There is a zero sum. It’s win-lose.
It’s time you thought it though. Is it received wisdom on morality that drives you? Are you a Christian thinker even if you reject God and Jesus and all of the prophets and Saints? Are you driven by emotion and skeptical of wealth? You remain trapped in a mindset, caged by religious orthodoxy. You may call it socialism. You may call it altruism. But that is the trick of religious memes. Forever repackaging themselves with a simple change of label. A new font, a colour change to the logo. But unwrap it an peek inside: and there’s Jesus.
Cast it aside. Look instead to your brothers and sisters as truly capable of reason as you are. As able to contribute as you do.Look on them with kindness and encourage them not to sacrifice themselves but to work to better themselves and to solve their problems so they can generate more wealth so they can go on to do greater things.
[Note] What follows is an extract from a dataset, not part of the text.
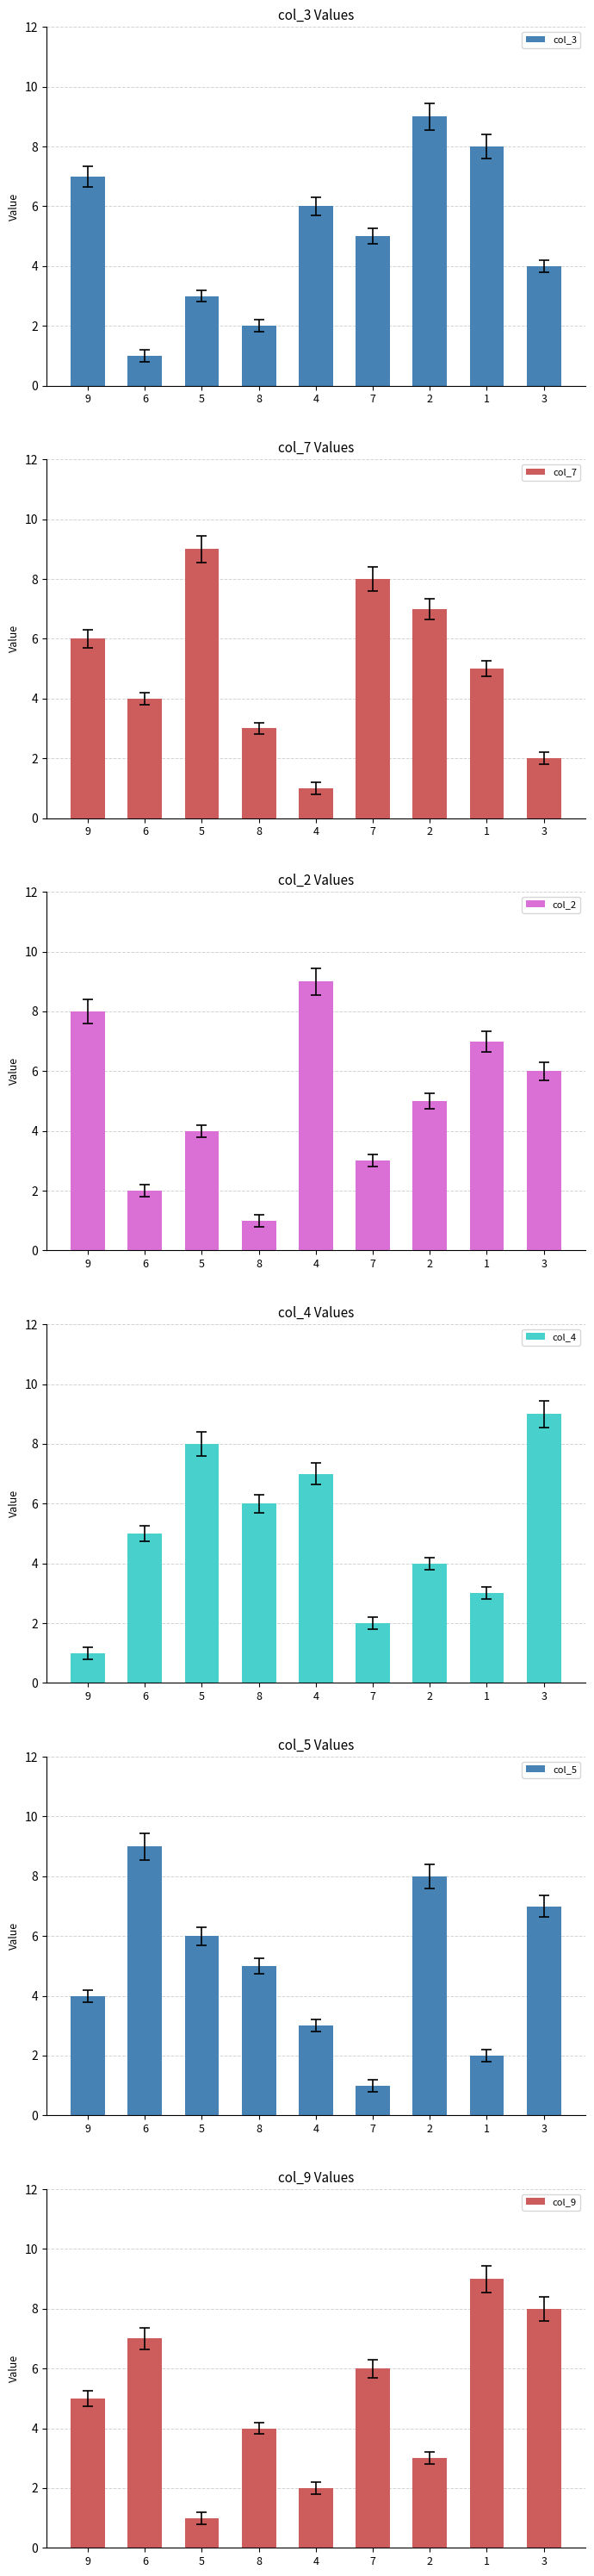

Count the number of categories in the chart.

9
To pursue their passions and be inspired by flying free of bad ideas about “giving up” for the other or for the “common good”. When we all work for ourselves we quickly find common cause, make friendships that are not coerced but built on bonds of mutual advantage. No one loses. Everyone wins. Not at any cost: at no cost ideally to yourself or anyone else.
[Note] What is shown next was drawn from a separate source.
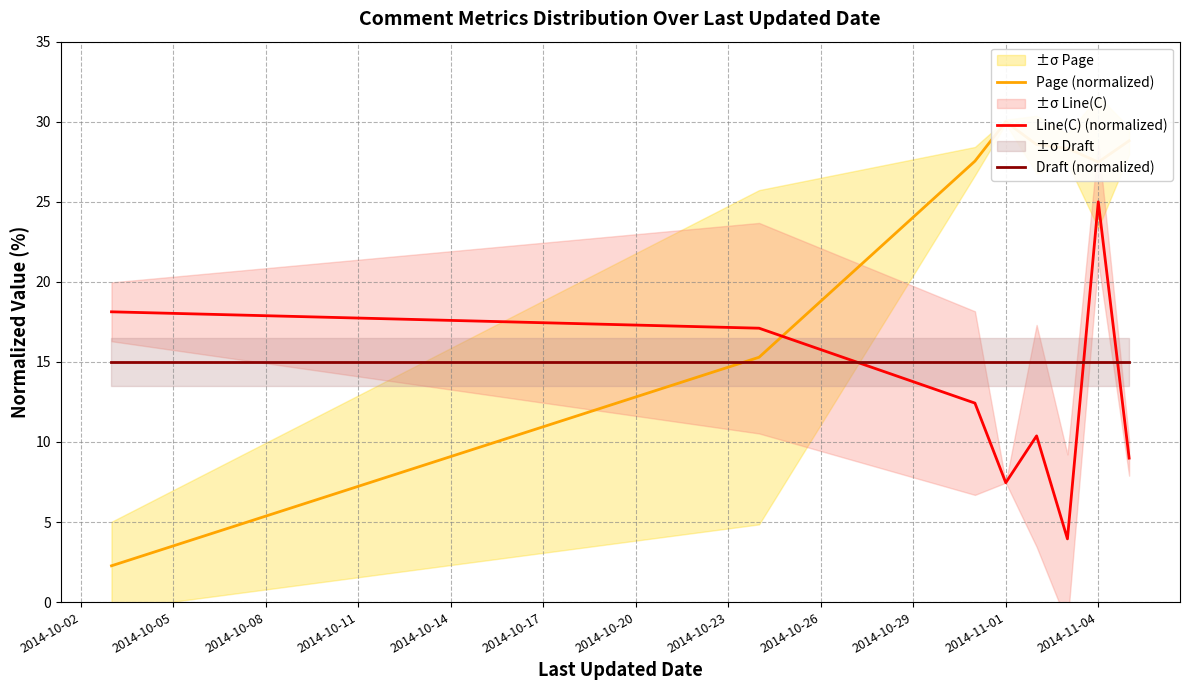

True or false: Draft (normalized) has more than 2 interior local peaks.

False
“It is not from the benevolence of the butcher, the brewer, or the baker that we expect our dinner, but from their regard to their own self-interest. We address ourselves not to their humanity but to their self-love, and never talk to them of our own necessities, but of their advantages” - Adam Smith
And so it is. We can all rise by reminding each other how much we can do for them. Not by sacrificing ourselves but by meeting our own necessities. Necessities to live, survive, thrive and genuinely feel alive.
The Kingdom of Heaven must resemble something like the worst depravities at the worst times of the most failed states for whatever it is like if it is hard for the rich to enter it, we may all do well to avoid it.